Remember acne? Remember how it wasn’t a thing, and then, suddenly, it was, on your forehead and nose and cheeks and chin? Well, that’s wrinkles. You’ll notice them in the throes of strong emotion, when you’re laughing or crying or glaring at somebody the way you are right now. My advice: don’t emote. Also, wear sunscreen when you’re out, and don’t drop a hundred dollars on an anti-wrinkle cream. I did, and look what it did for me (according to your father: nothing)! Wrinkles are acne for adults. Only, they’re not going away. Ever.

Hey, don’t mope. You’ll wrinkle. Think of it this way: every moment’s a bit more wrinkle-free than the next, and the next, and the next.

I’m telling you all this because I love you.

Honey, remember when you subsisted on pints of Cherry Garcia for two weeks in college with no consequence? Well, don’t forget. If genetics do their duty (between the two of us: just look at your father!), you’ll eat a French fry a few years from now and swear that it regenerated itself in your thighs. It’s your body’s way of saying, “That was the fried potato-straw that broke your metabolism’s back, so it’s all downhill from here, jerkface.” Accountability, darling. Get used it.

And remember hormones? They made you feel a certain way. Turning forty will make you feel a certain way, too. If my own experience is any indication, you’ll suddenly decide to decorate your kitchen à la farmhouse and your bathroom à la beach. You’ll buy Skinny Girl cocktails and read books because Oprah told you to.

… “What about menopause” you ask? Whoa, that’s diving deep. Let’s not be overeager. That deserves its own “Talk” entirely. Next year, maybe? We can make it a Facebook event.

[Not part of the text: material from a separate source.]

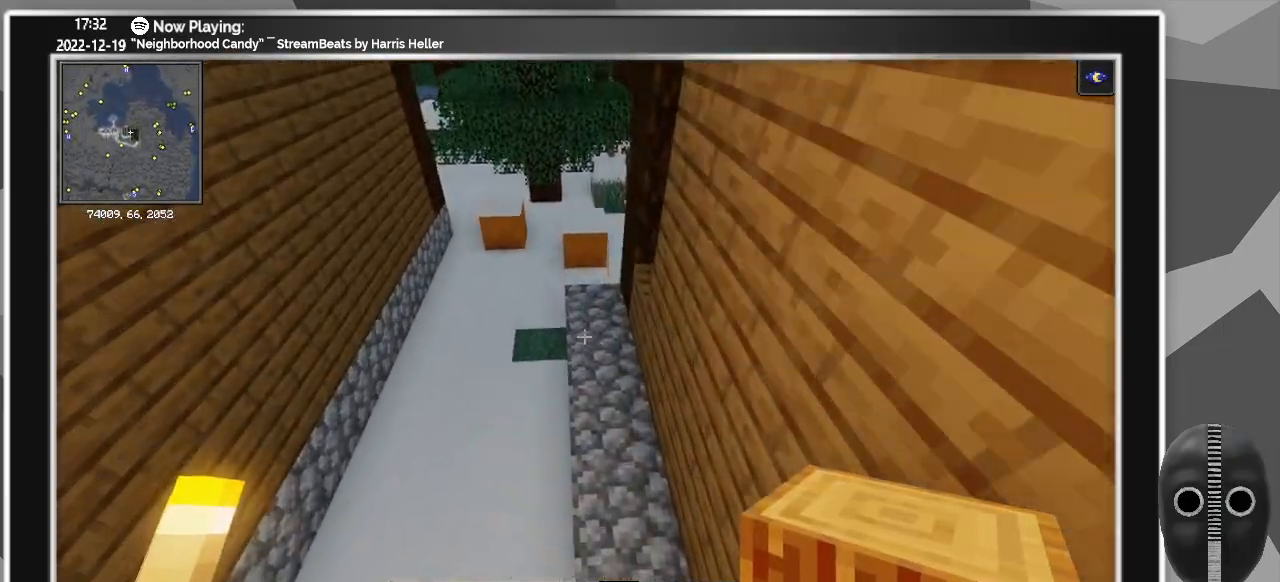
{"keys": ["a"], "mouse": [], "events": [[83, "ctrl_l", "down"], [133, "w", "up"], [383, "ctrl_l", "up"], [466, "a", "down"]]}
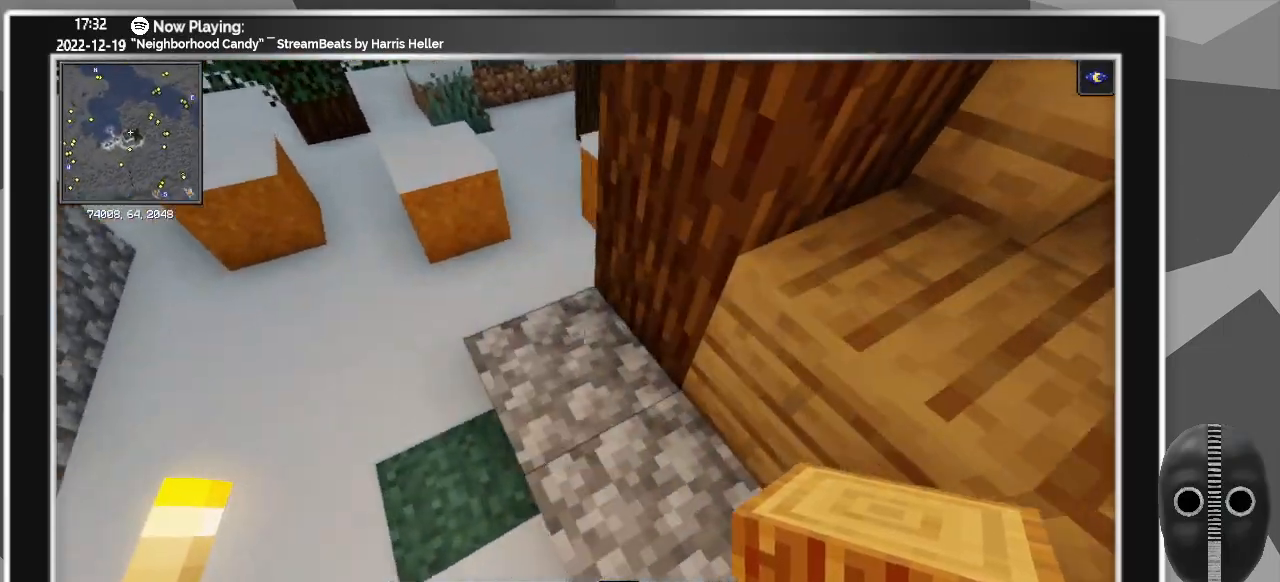
{"keys": [], "mouse": [], "events": [[150, "mouse_left", "down"], [300, "mouse_left", "up"], [433, "a", "up"]]}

Anyway. Take it from me, sweetheart, half the battle will be in your head. When Ben Franklin hit 70, he started subtracting a year from his age at each birthday, and by the time he died he thought he was 56. Now, I’m not telling you to do that — heck, if you start too early, you might age yourself backwards into actual puberty, shudder — but I am telling you to keep the you in youth. So, when people jokingly ask you what the youths are up to nowadays, you can say, “They’re listening to Fresh Air with Terry Gross and filing their income tax returns on time, thank you very much.” Bask in their stunned silence — they’ll wish they were still card-carrying members of The Youth.

I think I just heard your father in the kitchen, so I’ll wrap up the Talk with this last remark: what’s said during the Talk stays in the Talk. Bring your father into the loop, and we’ll wind up with Mother-Father-Daughter Talk, which kind of sounds like an abomination.